Image - Shaun Gladwell&nbs…

                                                               Image - Shaun Gladwell 'Interceptor Surf Sequence'  Still - Video Work 2009

Australian Gothic

We live in an age of monsters and the body panics they excite, where zombies and vampires have taken centre stage, where monsters have colonised much of mass culture. The insidiousness of colonisation creates a system in which monstrosity becomes normalised and naturalised via the essential fabric of the everyday, trivialising what is genuinely monstrous about the existential structures of modern day life.

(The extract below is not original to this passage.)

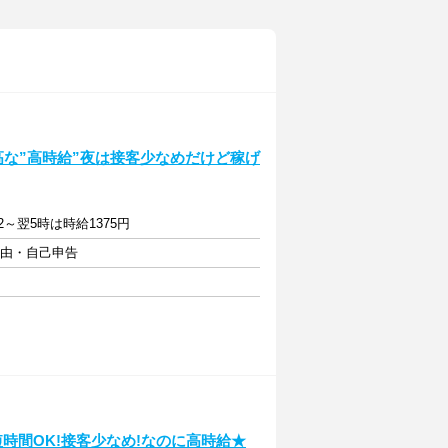
最高な”高時給”夜は接客少なめだけど稼げ
2～翌5時は時給1375円
自由・自己申告
時間OK!接客少なめ!なのに高時給★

Terra Australis Incognita was the name first given to Australia by European explorers, literally translating to ‘unknown southern land’. Gerry Turcotte (Australian Gothic 1998) asserts that long before the fact of Australia was ever even confirmed by explorers and cartographers it had already been imagined as a ‘Grotesque’ unhomely space. The antipodes, a dungenous world of reversals and a land peopled by monsters. Turcotte further asserts that Gothic tropes applied to narratives surrounding the bush have created a Gothic effect that is ‘distinctively Australian’.  Gothic tropes seem to lend themselves the Australian interior and were most notably described in the 19th century by the Melbourne novelist and journalist Marcus Clarke (Australian Scenery 1876. Clarke wrote of “the strange scribblings of nature learning how to write” and also drew on Edgar Allan Poe to transfer a melancholic condition onto the Australian landscape.

Experiences of Australia are complex and unexpected or uncertain, often creating the feeling of the familiar transposed into unfamiliar space. Freud identified the experience of a familiar/unfamiliarity as the condition of the ‘Uncanny’ ‘where the home is unhomely - where the heimlich becomes unheimlich - and yet remains sufficiently familiar to disorient and disempower (The uncanny 1919). The Freudian Uncanny marks shifts in perception, experience, power balances and discourse, which signals unsettlement.

The Gothic Mode has endured for over 2 centuries, engaged by a diversity of authors including Horace Walpole (1717-1797) Mary Shelley (1797-1851) Edgar Allen Poe (1809-1849) and featured heavily in Australian colonial fiction, most notably Marcus Clarke (1846-1881). The Traditions original author Horace Walpole was in many ways rebelling against the structures of order, reason and rationalism of the 18th century, reinventing and re-imaging the human experience through the creation of what he termed a ‘Gothic’ novel.

Recent decades have given rise to a 'Contemporary Gothic' - a subculture of cults and fashions that seem far removed from the conventions literary origins. Furthermore popular TV series and films have developed followings that support a plethora of internet sites for devotes to stories of horror and terror. The Gothic term seems to have been taken up as a general descriptor. Tropes of the Gothic conjured up in the popular imagination might include haunted houses, family madness, sinister outsiders, gloomy landscapes and a pervasive sense of menace and terror.

This Gothic term has shifted and evolved with time and is redefined according to cultural, economic, political and social circumstances. However, it does consist of recognisable tropes; darkness, isolation, duality, horror, confusion, eroticism, madness and death. The Gothic mode emphasises the uncertainty and desperation of the human experience. That experience is often depicted through enclosure and entrapment, a solitary hostile environment, with an unspecified, unidentifiable danger. This feeling of isolation and a fear of the unknown is paradoxical in that it also suggests transformation, a light in the darkness. Gothic darkness is metaphorical, this contrast of light/dark, this duality, speaks to the very nature of the human experience. What arises out of the Gothic shadow world is a metaphorical web of inter-related themes that when combined create a particular ‘effect’. 

Straightforward narrative structures regularly fail to register the reality of monstrous dislocation and unseen structures between bodies and the powers that govern them - and so we need an armoury of de-familiarising techniques. In its most radical version the Gothic is compelled to dramatise, using a metaphorical language and imagery to shock the modern mind, operating by way of estrangement effects, via procedures that make the everyday appear as it truly is - bizarre, shocking and monstrous.